- _Records to use_
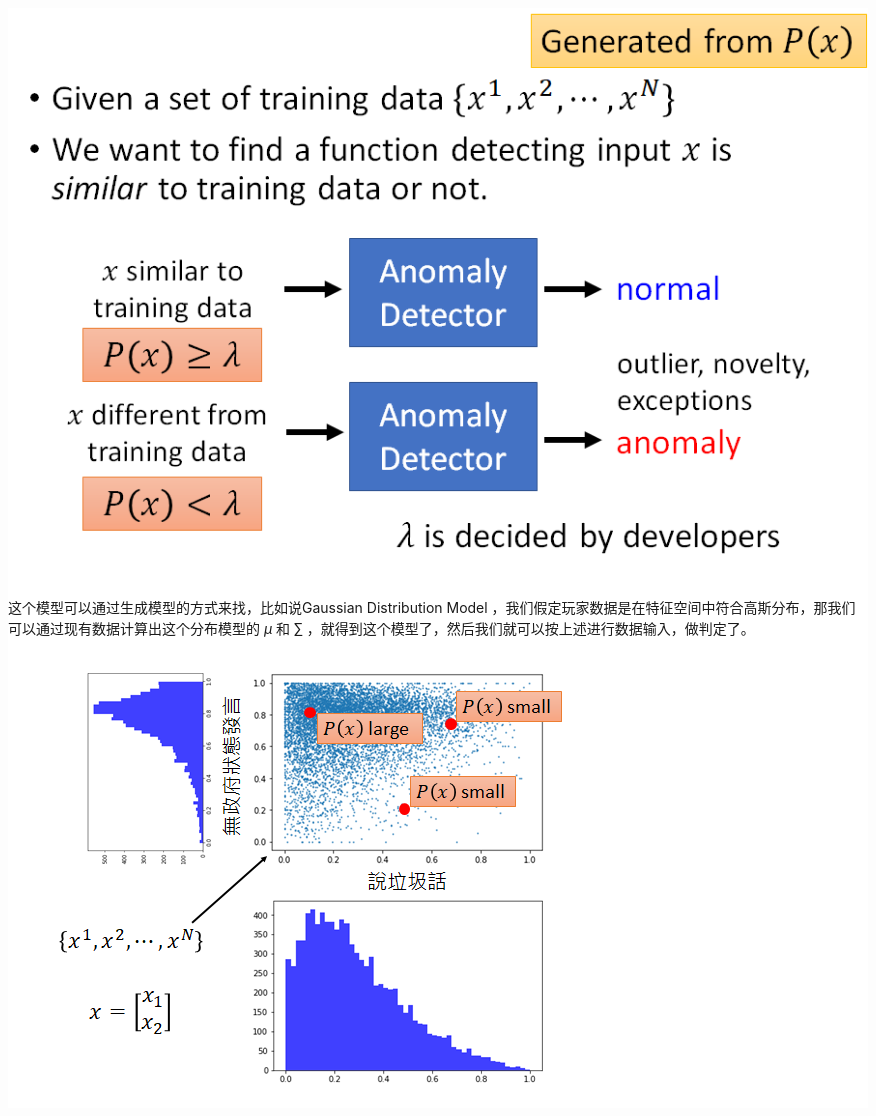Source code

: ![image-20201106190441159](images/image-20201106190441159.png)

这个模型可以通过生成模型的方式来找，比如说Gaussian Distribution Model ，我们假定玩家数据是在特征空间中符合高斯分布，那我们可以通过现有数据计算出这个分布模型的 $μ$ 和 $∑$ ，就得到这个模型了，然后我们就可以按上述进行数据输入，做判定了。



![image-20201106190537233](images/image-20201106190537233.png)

...

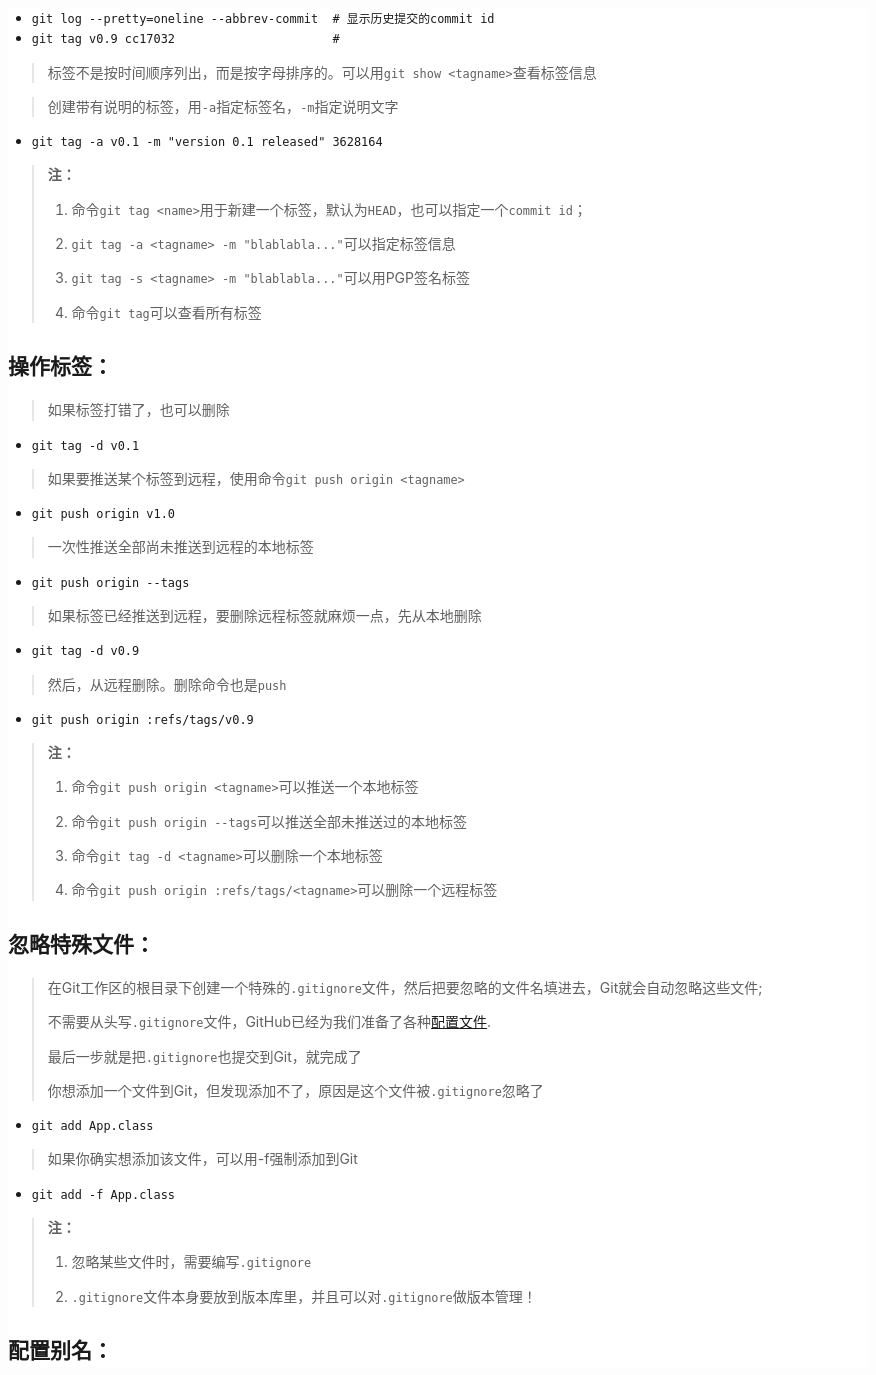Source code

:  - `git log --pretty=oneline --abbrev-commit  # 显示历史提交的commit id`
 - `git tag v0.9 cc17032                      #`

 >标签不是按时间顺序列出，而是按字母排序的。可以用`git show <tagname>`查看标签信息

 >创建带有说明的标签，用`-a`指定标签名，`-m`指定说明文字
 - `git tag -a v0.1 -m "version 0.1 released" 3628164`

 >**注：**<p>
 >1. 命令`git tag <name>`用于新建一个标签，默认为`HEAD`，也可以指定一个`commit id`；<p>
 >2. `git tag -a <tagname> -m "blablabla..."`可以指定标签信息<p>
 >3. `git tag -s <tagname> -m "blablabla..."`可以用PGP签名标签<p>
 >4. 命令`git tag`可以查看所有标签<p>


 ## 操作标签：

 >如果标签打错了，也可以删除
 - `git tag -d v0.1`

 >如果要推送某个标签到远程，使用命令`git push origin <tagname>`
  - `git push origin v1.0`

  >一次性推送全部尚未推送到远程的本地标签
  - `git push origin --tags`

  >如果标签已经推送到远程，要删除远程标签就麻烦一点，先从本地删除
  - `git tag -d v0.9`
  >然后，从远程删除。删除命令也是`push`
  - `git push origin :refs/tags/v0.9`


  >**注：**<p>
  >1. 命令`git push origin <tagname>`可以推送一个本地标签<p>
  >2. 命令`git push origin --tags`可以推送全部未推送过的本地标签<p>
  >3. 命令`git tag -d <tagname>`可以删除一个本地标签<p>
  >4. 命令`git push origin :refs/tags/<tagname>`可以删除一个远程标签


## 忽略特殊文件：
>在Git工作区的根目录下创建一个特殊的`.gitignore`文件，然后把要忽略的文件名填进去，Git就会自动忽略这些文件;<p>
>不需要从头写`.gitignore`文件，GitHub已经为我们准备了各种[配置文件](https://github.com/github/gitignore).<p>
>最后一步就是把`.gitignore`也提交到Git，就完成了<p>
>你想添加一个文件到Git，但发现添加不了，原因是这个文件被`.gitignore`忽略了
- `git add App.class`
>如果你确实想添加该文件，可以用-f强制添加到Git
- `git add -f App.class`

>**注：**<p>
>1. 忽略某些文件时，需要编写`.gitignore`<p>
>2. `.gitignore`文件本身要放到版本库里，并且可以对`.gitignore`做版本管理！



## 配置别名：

- _Aim of the exercise_
From the data above, determine how many lines hold "push", and write only the number.

- _Solution for this exercise_
8